With so much responsibility hinging on the construction team, Mundy implemented a cross-functional project approval process at Shoe Carnival, bringing all the relevant departments to the table—real estate, merchandise, and HR operations, in addition to construction. “I think it’s helping the entire team,” says Mundy. “Everyone understands better how their piece of the puzzle affects everyone else, and I think that helps immensely whenever you’re trying to meet a deadline.”
“You can design something that’s spectacular, but you also have to be able to build it.”
Before he arrived at Shoe Carnival, Mundy says this type of collaboration was happening through email, but he took the initiative to make it a regular meeting. “Somebody has to take charge. Somebody has to be the project manager,” he says, and in his case, it made sense that the construction team would take the lead. “It’s up to us to make sure that the store is opened on time. The other teams rely on us to give them the information—the dates, the schedules—so that they can put their piece of the puzzle together.” In Mundy’s five years at Shoe Carnival, the team never missed an opening.
His efforts to unite a team and embody that spirit of collaboration has not gone unnoticed by his partners. “Brian is a leader in the retail industry due to his work commitment, his definition of clear expectations, and his trust in those he works with including his many allies and outside resources,” says Bob Baker, VP of construction at TDS Construction. “The level of collaboration that occurs while working together sets him apart from the rest.”

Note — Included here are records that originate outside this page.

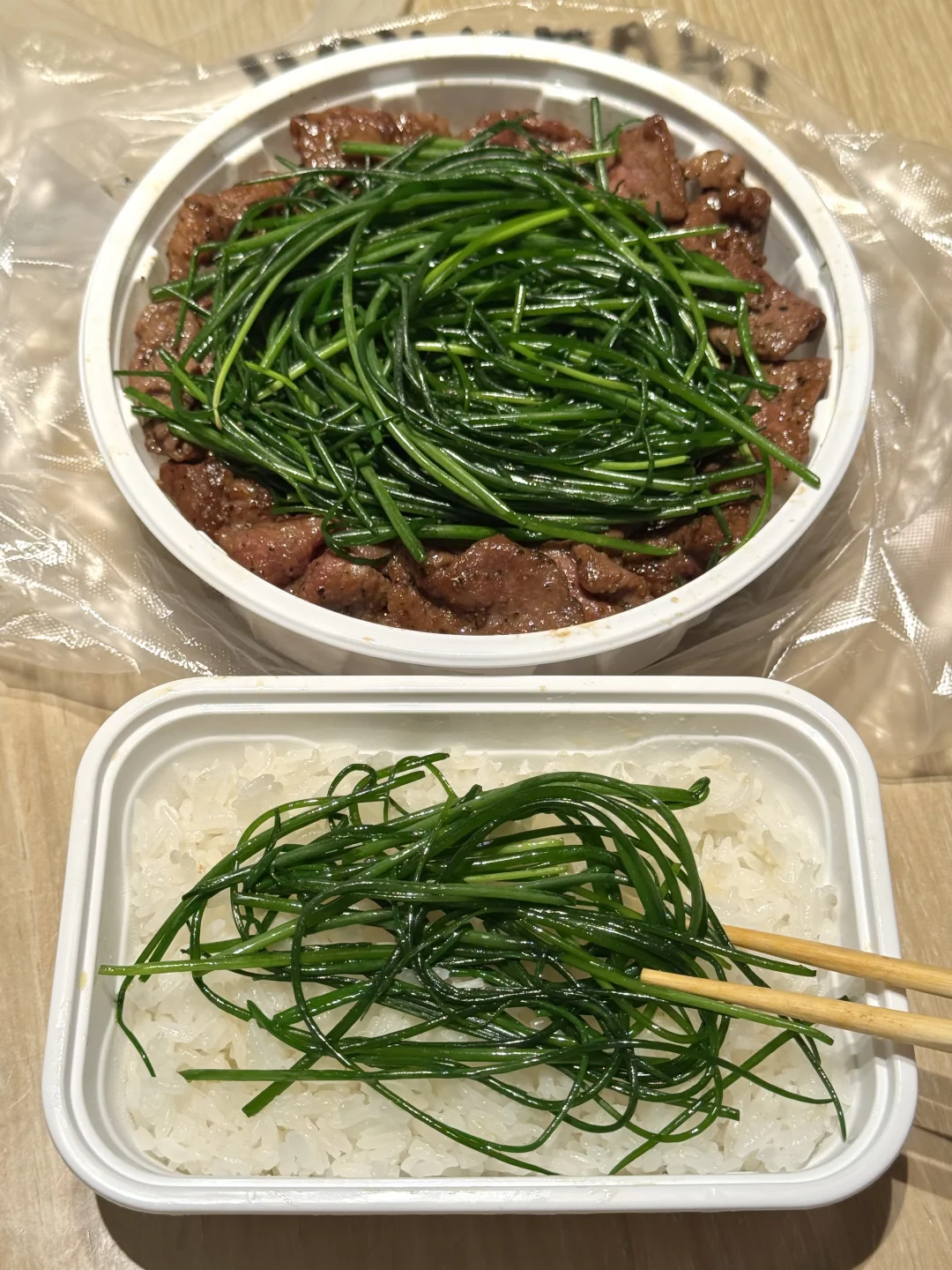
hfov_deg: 30.3
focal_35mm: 48
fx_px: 1760
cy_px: 635
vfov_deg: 39.7
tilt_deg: -60.1
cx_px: 476
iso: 100
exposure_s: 1/84
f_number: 1.78
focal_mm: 6.76
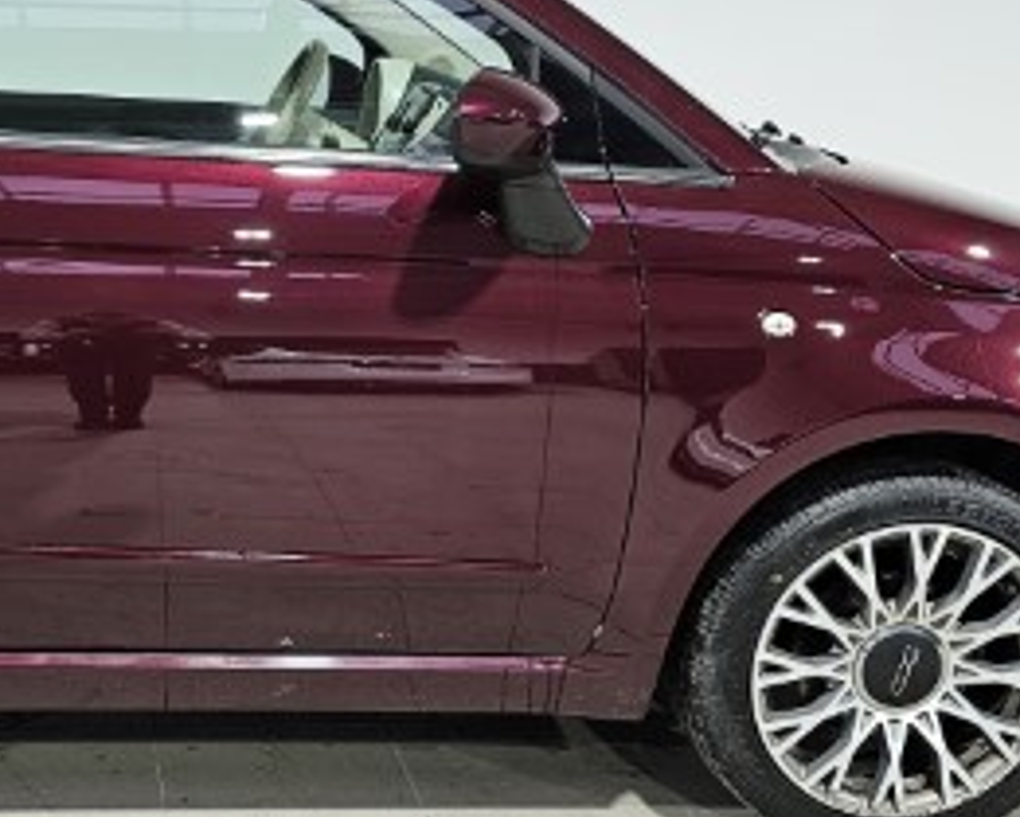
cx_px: 125
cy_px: 438
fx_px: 1661
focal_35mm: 55
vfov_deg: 27.6
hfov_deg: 32.6
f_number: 1.7
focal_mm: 6.3
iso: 160
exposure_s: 1/100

Mundy has enjoyed the diversity of his career, and he credits his upbringing and the hands-on experience he gained with preparing him for the range of roles and projects he’s worked on. “A lot of times that’s not the case with especially young engineers. They don’t have that experience,” he says. “You can design something that’s spectacular, but you also have to be able to build it.”
Editor’s Note: As of press time, Brian Mundy is no longer with Shoe Carnival.